(EXERCISE PROMPT): Continue the blog entry about a visit to Sungai Petani, picking up right after its final sentence.

Saturday, July 17, 2010

The Sungai Petani Chronicles

I am in Sungai Petani now. After a night of no sleep (mosquitoes, what can you do?) I took off at six in the morning and arrived here at about 10.30am. Then I followed the signs, made my way to the middle of town, and called my friend Mary, to come meet me. She did. I've been staying with her ever since.

Today I'm having my second glass of jeera water (or water boiled with cumin seeds). I think it's having a very positive effect on my system. Also, despite the heavy traffic passing right in front of the house 24/7 (and I do mean 24/7 because I can walk up at 3 or 4 or 5 in the morning and the traffic outside is just as loud and heavy) my body has slowed down and I'm having a peaceful time.

Mary's mom is delightful. She had been very deaf for a while (a case of misdiagnosis and her eardrums soaking in fluid for six months before the third audiologist found out what was wrong and gave her the required operation) but her hearing has improved marvelously (with Mary here full-time) and we have all these chats where she tells me about the old days and what things were like, in Kerala, in Malaya). As a sort of history buff (I don't care about politics so much, but more about the homely details of everyday life), I lap it all up.

On my second day here we went out to town, for a shop. I parked my car in SP Plaza, stuffed my car keys in my pocket and we walked all over town (stopping at the stationery shop for my Lamy refills, the pork lady for the Sungai Petani Chinese roast pork specialty) and from thence, to the open air market where we proceeded to get kilos and kilos of fruit (mangosteens, rambutans and durians). We left it with Mary's boy:

Boy: Just call me Mi...

Mary: Is that short for Suhaimi?

Boy: Also can?

Mary: Also can? What's your actual name?

Boy: Helmi.

Anyways, then we made our way back to SP Plaza to pick up my car so we could swing by and pick up our things...too heavy to carry and I was already drooping from the heat, which Mary assured me was mild compared to what it could be in SP. When we got back to SP Plaza, and Mary had done some light shopping at the supermarket, we encountered our first reverse. I stuffed my hand in my pocket and realised...there was no car key there.

Things went rapidly downhill from there. We had wandered all over creation that day. It would be next to impossible, firstly to retrace our actual steps, secondly, that even if we succeeded in doing that, that someone else would not have picked it up. We wandered in front of the median swatch of grass in front of the clock tower, and as we dragged our feet I saw the police station. I suggested we go to the police station and see if anyone had found the key and dropped it off there.

(INFORMATION SHOWN):

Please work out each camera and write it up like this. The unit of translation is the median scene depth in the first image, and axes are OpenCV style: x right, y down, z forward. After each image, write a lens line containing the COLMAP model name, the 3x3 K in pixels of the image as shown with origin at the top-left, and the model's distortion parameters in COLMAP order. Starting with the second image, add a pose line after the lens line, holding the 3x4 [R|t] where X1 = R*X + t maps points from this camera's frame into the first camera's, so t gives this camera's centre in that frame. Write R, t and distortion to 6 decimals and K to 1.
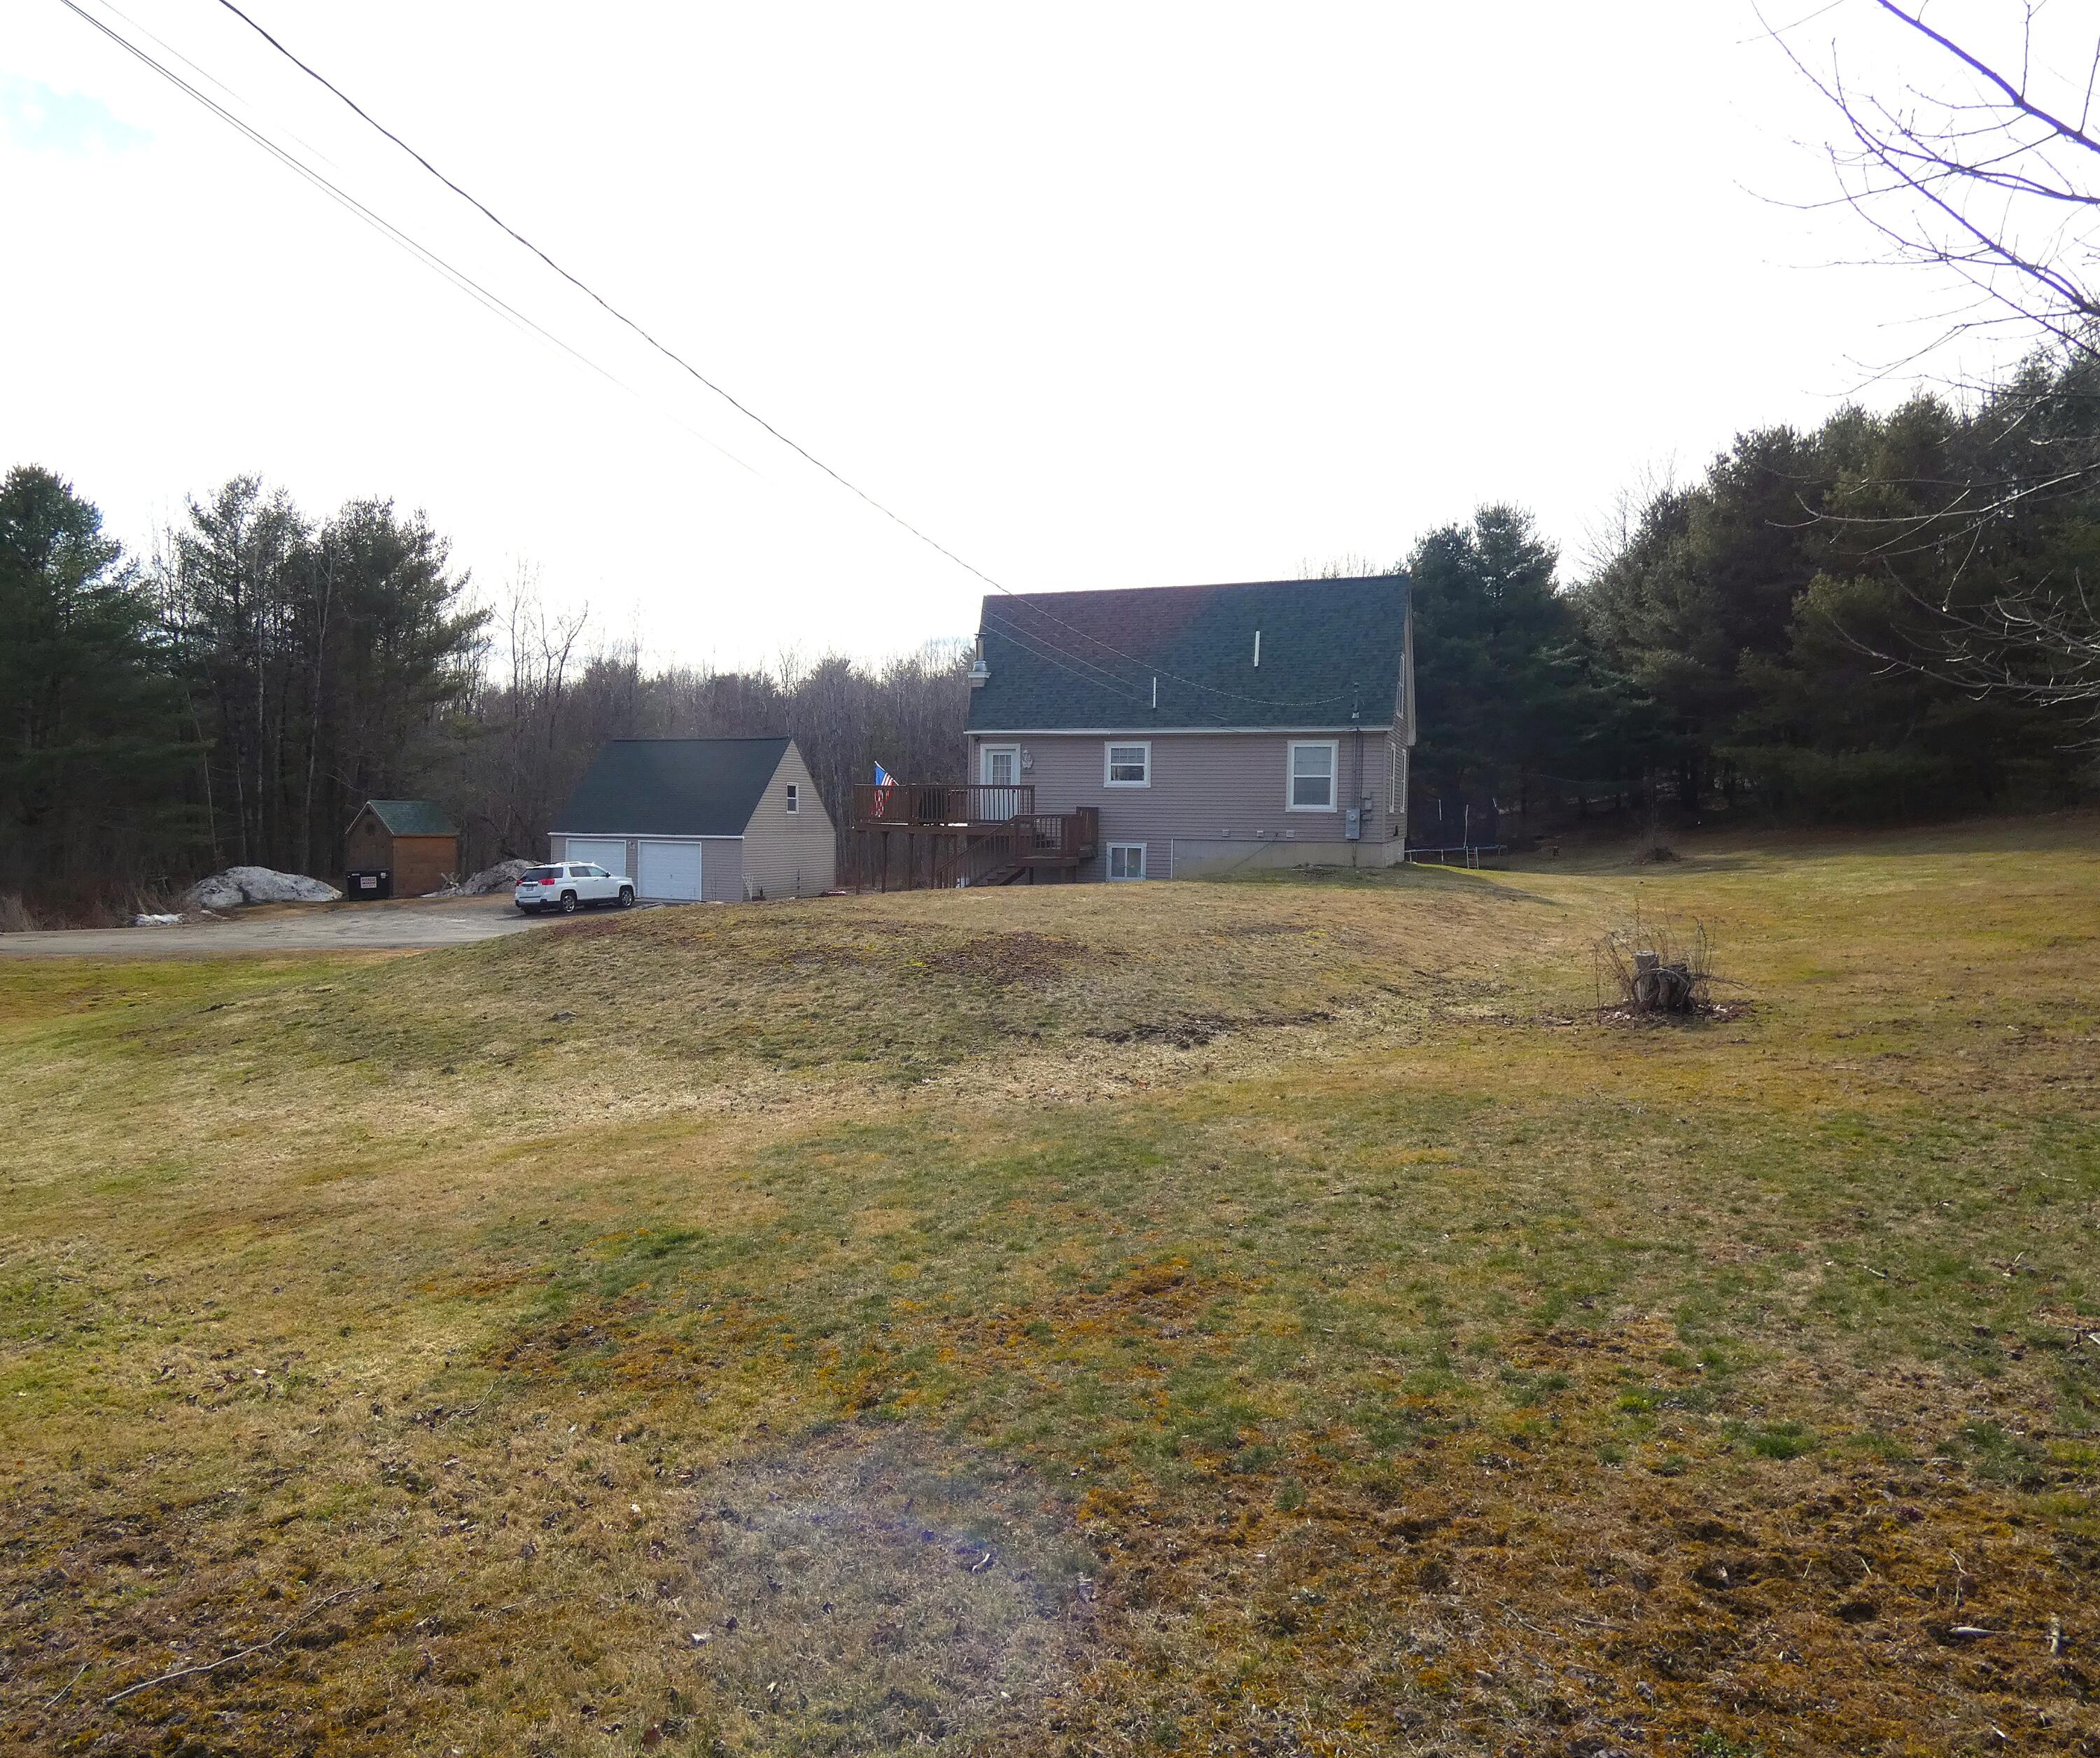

(ANSWER SECTION):
After all, that's what I would do if I found a set of car keys. It was a faint hope at best, and I didn't like police stations from various negative experiences in Selangor, where I would go to report something and instead of helping the police would bully me.

First we had to locate the entrance. The actual entrance was locked. The second entrance had something built in front of it. We had to go round the back. When we finally located the entrance and got into the place that would take our report, there was this young Indian girl there talking to the police officer on duty, who glanced at Mary and me (hot, dishevelled and worried-looking) and asked us what the problem was. I thought she was there to make a report as well, and thought, wow, for someone who has just been robbed or whatever, she does not look distressed.

OK, the long and short of it, was that this 24-year-old was not a member of the public but a police detective. And while I was making the police report (which the officer on duty actually did for me), she made some phone calls, and signalled for Mary and I to follow her.

Apparently, she had called the locksmith, was going to drive us there. Which was very kind (I had dreaded walking any further in this heat). But Milani's kindness did not stop there. She drove us to the locksmith, hopped out of the car to get the locksmith in question who could not leave his shop unattended to get on the phone and contact someone from the network of locksmiths in SP to come to SP Plaza, then drove us back to the car and waited and when she found out that we had left food at the market and needed to pick it up, drove us to the market to pick up the stuff, drove back to SP Plaza, waited until the guy had opened the car, disabled the alarmed, fiddled with the keyhole until he had made the necessary measurements, started the car, so I could follow him to his shop, where he made the key, and did not leave until she had seen us safely on our way home.

It was all a little surreal. I had never met any stranger who would be as kind and who would go so much out of her way. It was lunchtime and she was hungry but she refused to leave us to our own devices, or allow us to buy her lunch.

It's my job, she said, every time we tried to thank her or invite her out for a meal or tea or anything.

After a profusion of thanks (she kindly but firmly asked us to stop thanking her) she left and we exchanged a few text messages. We discovered in our talks with her than helping people was just what she loved to do.

She had joined the police force at 18. And while she was doing a diploma in IT at night, it was not because she wanted to get a job outside. She loved being on the force.

Milani was unusual. But everyone at the Sungai Petani police station was courteous, helpful and all said, don't worry, she will take care of you, she will help you. They handheld us every step of the way and what started off as a potentially horrible experience had turned into something really positive. Our hearts overflowed with gratitude and we were carried along, as it were, on the waves of all this collective kindness.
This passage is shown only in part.